LogAnalysis
Re: Re: [logs] regexless parsing, again? Sep 15 2007 08:40PM
Marcus J. Ranum (mjr ranum com) (1 replies)
Re: Re: [logs] regexless parsing, again? Sep 16 2007 05:42AM
Tom Le (dottom gmail com) (1 replies)
On 9/15/07, Marcus J. Ranum <mjr (at) ranum (dot) com [email concealed]> wrote:

| Tom Le wrote:
| >No you don't. You only have to try the # of times until you match.
|
| If you do that, then you have no way of detecting multiple matches
| on a single input line. Which raises the question of "how do you know
| which one is right?" If you don't, then you have to worry about the
| ordering of your match rules and that's absolute in(s)anity.

Good point - this is implementation specific. We deal with this at rule
creation, guaranteeing that each regex hit will match a unique log event.
There are some corner cases but there are also ways to deal with them. The
only time when a log message could match multiple regex rules (in our case)
is when it's intentional (i.e. setting priority of one rule over the other;
to distinguish between similar log events between different app/OS versions
which match legacy regex rules; etc).
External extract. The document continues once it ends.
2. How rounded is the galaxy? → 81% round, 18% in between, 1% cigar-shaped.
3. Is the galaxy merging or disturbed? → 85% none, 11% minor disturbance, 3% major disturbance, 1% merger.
I'd love to discuss specifics if
anyone has a problem they can share. We tend to not discuss specifics on
this list (a little ironic considering the nature of log analysis).

I am advocating an expert systems approach to defining regex rules. Not
applications can do that and if you have to deal with more "vagueness" in
your regex parsing, then most definitely, you have to address the use case
of a single log message matching multiple rules (or multiple paths within a
tree).

| If you are so fortunate as to have log messages that are matchable
| in that way, yes. Snort log messages, for example, can be almost all
| matched by 3 or 4 regexes. But try HP printers. :) Just getting the
| quoting rules for HP printer log messages is enough to make a
| rational person think seriously about putting a gun to their head.

Agreed... if all vendor log messages were as easy as IDS and (most) firewall
messages, there wouldn't be a need for more advanced approaches. <Insert
some witty comment about job security here.>

The hard work will always be in defining the "ruleset" whether it is pure
regex or some other parsing/logic combination. The trick is building
something that has high performance and is easily maintainable. I'm
preaching to the choir here... but you all understand that you can't just
identify all 5000 possible Unix OS messages in one sitting. If it's an
iterative approach, how do you leverage work that has already been done, not
clobber legacy "rules" or "logic", deal with subtle changes from vendors,
etc.

| > Another example: use regex to define your "matching rules" and then
| > convert from regex to DFA at implementation.
|
| Yes; that's "industrial strength lipstick."

Heh. Just making sure we didn't trivialize the fact that one can still
maintain the more traditional ways of building regex rules and still achieve
significant performance gains. Scale should be mentioned here. If you go
from parsing 1000 msgs/sec => 10,000 msgs/sec that might be great for you,
but insignificant for others. YMMV.

| I'm trying to understand your point. If I can summarize it, it appears
| to be: "No. Marcus, you're wrong. Regexes CAN still be used even
| though using them is awkward, brain-damaging, and ugly. If you are
| stubborn enough, there is no need to try to do better."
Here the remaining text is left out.